What does "cardinality" mean in database indexing vs. ER modelling?
In ER modelling, cardinality describes the count relationship between entity instances — one-to-one, one-to-many, many-to-many. In indexing, cardinality refers to the number of distinct values in an indexed column: a high-cardinality column (e.g. user_id) has many unique values and is a good index candidate, while a low-cardinality column (e.g. boolean status flag) provides little selectivity and may not benefit from a standard B-tree index.
What is a composite primary key and when should you use one?
A composite primary key uses two or more columns together to uniquely identify a row. It is natural for junction tables in many-to-many relationships — for example, a user_roles table with (user_id, role_id) as the composite key. Engineers use composite keys when no single column is a sufficient natural identifier and adding a surrogate key would be redundant.
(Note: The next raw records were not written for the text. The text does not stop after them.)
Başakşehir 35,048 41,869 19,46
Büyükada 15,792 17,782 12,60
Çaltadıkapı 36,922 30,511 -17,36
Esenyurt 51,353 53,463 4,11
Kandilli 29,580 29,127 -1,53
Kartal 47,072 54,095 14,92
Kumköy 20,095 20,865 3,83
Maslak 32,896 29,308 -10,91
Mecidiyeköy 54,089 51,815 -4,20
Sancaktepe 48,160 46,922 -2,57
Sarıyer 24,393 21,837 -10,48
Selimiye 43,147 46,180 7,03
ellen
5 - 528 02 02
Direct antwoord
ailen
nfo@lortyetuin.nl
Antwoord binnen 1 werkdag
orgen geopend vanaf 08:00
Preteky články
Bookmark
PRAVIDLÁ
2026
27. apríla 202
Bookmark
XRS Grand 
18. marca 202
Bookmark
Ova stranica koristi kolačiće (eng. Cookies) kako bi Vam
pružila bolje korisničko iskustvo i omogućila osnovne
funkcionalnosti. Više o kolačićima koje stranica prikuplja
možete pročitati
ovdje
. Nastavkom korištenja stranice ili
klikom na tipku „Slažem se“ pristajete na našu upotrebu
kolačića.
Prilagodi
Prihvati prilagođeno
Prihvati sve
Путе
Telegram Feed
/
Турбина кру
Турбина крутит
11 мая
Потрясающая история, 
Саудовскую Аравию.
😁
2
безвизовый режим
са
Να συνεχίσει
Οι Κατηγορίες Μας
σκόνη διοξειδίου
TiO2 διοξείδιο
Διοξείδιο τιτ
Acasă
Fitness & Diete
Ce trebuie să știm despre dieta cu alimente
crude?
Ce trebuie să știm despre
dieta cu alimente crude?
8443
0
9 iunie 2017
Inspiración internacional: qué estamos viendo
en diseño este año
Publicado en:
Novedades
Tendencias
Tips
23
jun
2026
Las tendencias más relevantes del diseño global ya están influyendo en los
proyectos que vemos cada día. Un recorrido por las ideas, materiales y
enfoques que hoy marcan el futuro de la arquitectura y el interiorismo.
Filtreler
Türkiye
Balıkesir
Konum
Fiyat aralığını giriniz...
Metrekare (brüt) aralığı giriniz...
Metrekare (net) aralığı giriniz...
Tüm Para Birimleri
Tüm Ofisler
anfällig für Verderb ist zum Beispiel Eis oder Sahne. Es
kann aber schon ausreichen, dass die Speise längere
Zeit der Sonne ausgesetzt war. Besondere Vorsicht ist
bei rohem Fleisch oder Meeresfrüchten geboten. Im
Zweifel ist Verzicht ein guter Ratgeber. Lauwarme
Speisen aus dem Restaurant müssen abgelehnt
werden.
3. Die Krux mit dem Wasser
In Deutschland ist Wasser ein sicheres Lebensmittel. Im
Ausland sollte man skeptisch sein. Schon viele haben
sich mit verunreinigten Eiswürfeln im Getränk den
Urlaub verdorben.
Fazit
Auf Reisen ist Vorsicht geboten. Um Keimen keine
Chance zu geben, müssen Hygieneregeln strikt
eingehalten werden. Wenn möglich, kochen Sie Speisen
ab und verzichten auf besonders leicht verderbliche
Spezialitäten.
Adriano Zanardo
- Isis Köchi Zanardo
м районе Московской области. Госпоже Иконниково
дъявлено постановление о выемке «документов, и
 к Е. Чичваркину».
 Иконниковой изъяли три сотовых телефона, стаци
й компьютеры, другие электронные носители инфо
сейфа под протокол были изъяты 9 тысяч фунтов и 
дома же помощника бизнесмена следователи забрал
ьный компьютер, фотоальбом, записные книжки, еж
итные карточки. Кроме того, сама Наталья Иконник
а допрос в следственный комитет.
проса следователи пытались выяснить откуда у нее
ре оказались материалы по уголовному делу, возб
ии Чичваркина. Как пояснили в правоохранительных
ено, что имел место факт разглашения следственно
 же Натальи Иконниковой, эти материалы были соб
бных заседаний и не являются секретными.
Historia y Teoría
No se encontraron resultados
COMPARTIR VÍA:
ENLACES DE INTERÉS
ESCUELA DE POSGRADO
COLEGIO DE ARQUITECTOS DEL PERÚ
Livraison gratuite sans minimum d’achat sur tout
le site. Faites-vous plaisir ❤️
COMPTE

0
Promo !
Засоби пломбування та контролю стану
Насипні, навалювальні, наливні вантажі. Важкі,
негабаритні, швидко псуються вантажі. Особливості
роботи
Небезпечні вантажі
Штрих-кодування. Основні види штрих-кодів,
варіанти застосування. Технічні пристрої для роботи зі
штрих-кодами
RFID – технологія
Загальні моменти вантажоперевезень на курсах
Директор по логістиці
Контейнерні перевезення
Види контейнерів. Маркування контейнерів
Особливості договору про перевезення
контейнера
The trade-off is that foreign keys referencing this table must include all component columns, increasing join complexity.
How do engineers describe referential integrity and constraint enforcement?
Referential integrity means every foreign key value in a child table must correspond to an existing primary key in the parent table. Engineers enforce it with FOREIGN KEY constraints and discuss ON DELETE CASCADE, ON DELETE RESTRICT, and ON DELETE SET NULL behaviours. In schema reviews, phrases like "we rely on the database to enforce referential integrity rather than handling it in application code" signal a preference for constraint-based correctness over application-level checks.
What is the expand-contract pattern in zero-downtime schema migrations?
The expand-contract (also called parallel-change) pattern breaks a breaking schema change into three phases: Expand — add the new column or table alongside the old one and update application code to write to both; Migrate — backfill existing data into the new structure; Contract — remove the old column or table once all code reads only from the new structure. This pattern allows continuous deployment without downtime or table locks, and is standard language in engineering discussions about large-scale schema evolution.